**Text**
>> START
- Implement dead-letter queue (DLQ) to capture failed VM operations - Implement auto-purge to clean up stale queue entries - Implement health checks to monitor queue health - Add comprehensive tests and documentation Features: - DLQ captures failures from pending, clone, and ready queues - Auto-purge removes stale VMs with configurable thresholds - Health checks expose metrics for monitoring and alerting - All features opt-in via configuration (backward compatible)
11 KiB
Redis Queue Reliability Features
Overview
This document describes the implementation of dead-letter queues (DLQ), auto-purge mechanisms, and health checks for VMPooler Redis queues.
Background
Current Queue Structure
VMPooler uses Redis sets and sorted sets for queue management:
- Pool Queues (Sets):
vmpooler__pending__#{pool},vmpooler__ready__#{pool},vmpooler__running__#{pool},vmpooler__completed__#{pool},vmpooler__discovered__#{pool},vmpooler__migrating__#{pool} - Task Queues (Sorted Sets):
vmpooler__odcreate__task(on-demand creation tasks),vmpooler__provisioning__processing - Task Queues (Sets):
vmpooler__tasks__disk,vmpooler__tasks__snapshot,vmpooler__tasks__snapshot-revert - VM Metadata (Hashes):
vmpooler__vm__#{vm}- contains clone time, IP, template, pool, domain, request_id, pool_alias, error details - Request Metadata (Hashes):
vmpooler__odrequest__#{request_id}- contains status, retry_count, token info
Current Error Handling
- Permanent errors (e.g., template not found) are detected in
_clone_vmrescue block - Failed VMs are removed from pending queue
- Request status is set to 'failed' and re-queue is prevented in outer
clone_vmrescue block - VM metadata expires after data_ttl hours
Problem Areas
- Lost visibility: Failed messages are removed but no centralized tracking
- Stale data: VMs stuck in queues due to process crashes or bugs
- No monitoring: No automated way to detect queue health issues
- Manual cleanup: Operators must manually identify and clean stale entries
Feature Requirements
1. Dead-Letter Queue (DLQ)
Purpose
Capture failed VM creation requests for visibility, debugging, and potential retry/recovery.
Design
DLQ Structure:
vmpooler__dlq__pending # Failed pending VMs (sorted set, scored by failure timestamp)
vmpooler__dlq__clone # Failed clone operations (sorted set)
vmpooler__dlq__ready # Failed ready queue VMs (sorted set)
vmpooler__dlq__tasks # Failed tasks (hash of task_type -> failed items)
DLQ Entry Format:
{
"vm": "vm-name-abc123",
"pool": "pool-name",
"queue_from": "pending",
"error_class": "StandardError",
"error_message": "template does not exist",
"failed_at": "2024-01-15T10:30:00Z",
"retry_count": 3,
"request_id": "req-123456",
"pool_alias": "centos-7"
}
Configuration:
:redis:
dlq_enabled: true
dlq_ttl: 168 # hours (7 days)
>> END
**Information supplied**
>> START
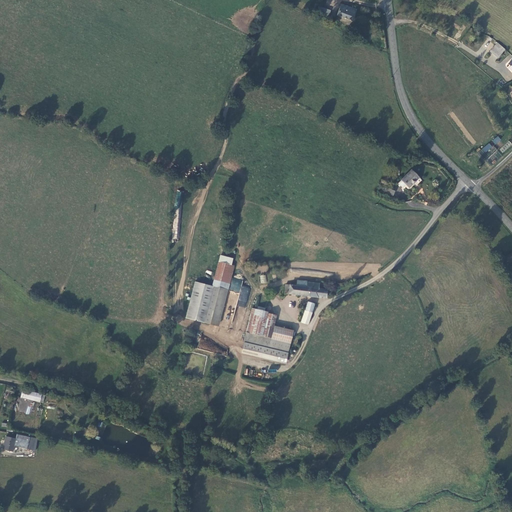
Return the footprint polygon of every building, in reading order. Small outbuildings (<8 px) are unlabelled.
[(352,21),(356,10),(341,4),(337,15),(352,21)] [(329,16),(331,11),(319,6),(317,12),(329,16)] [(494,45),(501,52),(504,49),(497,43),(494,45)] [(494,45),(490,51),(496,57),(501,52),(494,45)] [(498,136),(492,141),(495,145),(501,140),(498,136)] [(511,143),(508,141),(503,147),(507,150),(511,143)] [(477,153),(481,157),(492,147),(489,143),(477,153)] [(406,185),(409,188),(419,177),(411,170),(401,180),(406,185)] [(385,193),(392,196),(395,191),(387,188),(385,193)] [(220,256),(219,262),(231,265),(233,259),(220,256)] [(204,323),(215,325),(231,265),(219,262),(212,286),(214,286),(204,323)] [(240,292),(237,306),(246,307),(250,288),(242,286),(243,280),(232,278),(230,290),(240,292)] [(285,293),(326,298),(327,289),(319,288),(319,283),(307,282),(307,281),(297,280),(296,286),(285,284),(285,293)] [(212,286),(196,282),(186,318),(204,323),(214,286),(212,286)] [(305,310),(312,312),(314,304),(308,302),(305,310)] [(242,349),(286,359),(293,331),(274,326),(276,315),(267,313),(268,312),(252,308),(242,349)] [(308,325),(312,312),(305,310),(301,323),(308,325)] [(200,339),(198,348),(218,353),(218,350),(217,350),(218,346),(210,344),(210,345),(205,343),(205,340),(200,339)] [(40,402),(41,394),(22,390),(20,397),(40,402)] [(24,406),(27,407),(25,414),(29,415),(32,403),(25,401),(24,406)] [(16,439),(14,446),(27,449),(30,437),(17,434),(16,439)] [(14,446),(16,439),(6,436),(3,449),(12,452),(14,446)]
>> END
**Directions**
- A) According to the Redis queue reliability document, how many hours is dlq_ttl set to in the sample configuration?
- B) Rewrite the part of the Redis queue reliability document that begins at the words "- Implement dead-letter" and ends after "configuration (backward compatible)", replacing "comprehensive" with "thorough".
The material has no connection to the Redis queue reliability document.

**Solutions**
- A) 168 hours (7 days).

- B)
- Implement dead-letter queue (DLQ) to capture failed VM operations - Implement auto-purge to clean up stale queue entries - Implement health checks to monitor queue health - Add thorough tests and documentation Features: - DLQ captures failures from pending, clone, and ready queues - Auto-purge removes stale VMs with configurable thresholds - Health checks expose metrics for monitoring and alerting - All features opt-in via configuration (backward compatible)